Gemma 4 26B A4B MoE IT · FP82026-06-11CUDA 13.0
Concurrency performance matrix
All times in milliseconds, throughput in tokens per second. Success rate is the percentage of requests that completed without error.

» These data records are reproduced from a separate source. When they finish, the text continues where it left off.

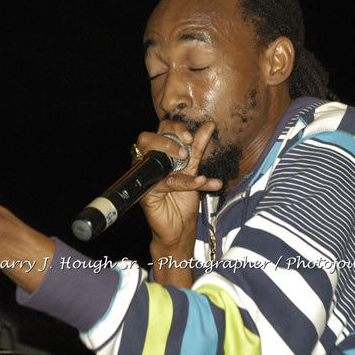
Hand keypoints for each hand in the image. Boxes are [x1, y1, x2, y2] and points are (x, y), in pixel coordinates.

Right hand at [135, 121, 221, 254]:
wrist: (181, 228)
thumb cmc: (183, 200)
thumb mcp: (194, 171)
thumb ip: (198, 149)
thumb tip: (209, 126)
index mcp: (160, 153)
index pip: (161, 130)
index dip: (175, 128)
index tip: (191, 136)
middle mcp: (149, 162)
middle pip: (147, 138)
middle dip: (168, 139)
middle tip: (186, 146)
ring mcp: (146, 177)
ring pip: (154, 158)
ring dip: (174, 157)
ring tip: (193, 166)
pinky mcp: (148, 192)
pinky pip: (167, 182)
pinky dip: (186, 182)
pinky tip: (201, 182)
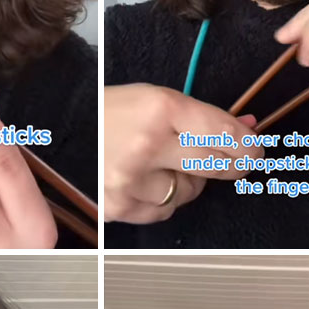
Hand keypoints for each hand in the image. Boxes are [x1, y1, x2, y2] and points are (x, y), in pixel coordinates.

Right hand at [105, 83, 260, 222]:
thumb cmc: (102, 112)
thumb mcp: (152, 98)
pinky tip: (143, 180)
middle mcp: (147, 146)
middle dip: (231, 163)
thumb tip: (248, 129)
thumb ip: (201, 117)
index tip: (255, 148)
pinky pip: (163, 210)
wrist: (53, 131)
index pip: (224, 134)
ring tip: (160, 163)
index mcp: (158, 109)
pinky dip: (161, 198)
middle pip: (215, 165)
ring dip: (185, 181)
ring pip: (189, 192)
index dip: (248, 145)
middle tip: (233, 159)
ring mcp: (132, 181)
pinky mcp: (119, 207)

| Concurrency | Success | TTFT avg | P50 | P90 | P99 | TPS | ITL avg | P95 ITL |
|---|---|---|---|---|---|---|---|---|
| 32 | 100% | 191.2 | 192.3 | 194.4 | 197.3 | 116.7 | 8.4 | 10.8 |
| 36 | 100% | 133.7 | 137.1 | 138.5 | 138.9 | 97.5 | 10.1 | 13.0 |
| 40 | 100% | 120.1 | 121.3 | 122.7 | 123.4 | 115.4 | 8.5 | 11.2 |
| 44 | 100% | 152.1 | 154.9 | 157.1 | 158.3 | 95.2 | 10.3 | 13.1 |
| 48 | 100% | 120.1 | 121.9 | 123.9 | 124.5 | 108.2 | 9.0 | 11.5 |
| 52 | 100% | 240.6 | 234.5 | 258.7 | 261.0 | 88.3 | 11.1 | 13.8 |
| 56 | 100% | 139.0 | 139.3 | 140.9 | 142.5 | 106.6 | 9.2 | 12.3 |
| 60 | 100% | 145.9 | 146.9 | 150.3 | 152.4 | 94.6 | 10.3 | 17.0 |
| 64 | 100% | 158.6 | 157.9 | 163.4 | 166.3 | 104.8 | 9.3 | 11.8 |
Key takeaways
Recommended max concurrency 64 · P99 TTFT under ~265 ms, per-request throughput averaging ~105 tokens/s, and P95 ITL under 18 ms.

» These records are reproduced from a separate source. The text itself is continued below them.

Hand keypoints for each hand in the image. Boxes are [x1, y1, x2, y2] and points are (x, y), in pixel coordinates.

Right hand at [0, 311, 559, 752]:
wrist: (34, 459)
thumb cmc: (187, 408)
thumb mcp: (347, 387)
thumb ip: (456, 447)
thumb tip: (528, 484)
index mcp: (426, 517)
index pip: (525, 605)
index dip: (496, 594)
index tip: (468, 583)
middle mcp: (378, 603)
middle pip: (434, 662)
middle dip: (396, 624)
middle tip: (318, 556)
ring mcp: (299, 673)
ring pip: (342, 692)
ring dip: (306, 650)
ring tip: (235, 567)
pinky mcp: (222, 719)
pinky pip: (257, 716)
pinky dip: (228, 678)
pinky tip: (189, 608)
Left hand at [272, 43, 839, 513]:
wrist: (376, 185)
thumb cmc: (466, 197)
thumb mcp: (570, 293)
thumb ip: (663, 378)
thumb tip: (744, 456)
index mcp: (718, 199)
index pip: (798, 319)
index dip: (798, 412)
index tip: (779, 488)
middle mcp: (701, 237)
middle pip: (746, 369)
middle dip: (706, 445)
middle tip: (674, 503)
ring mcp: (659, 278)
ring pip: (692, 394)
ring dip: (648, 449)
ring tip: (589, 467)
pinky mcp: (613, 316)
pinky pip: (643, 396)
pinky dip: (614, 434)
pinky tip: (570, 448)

- Zero request failures. Every concurrency step completed with a 100% success rate; no OOM or service interruption was observed.
- Stable token generation. Inter-token latency and per-request throughput remained in a narrow band even as concurrency scaled.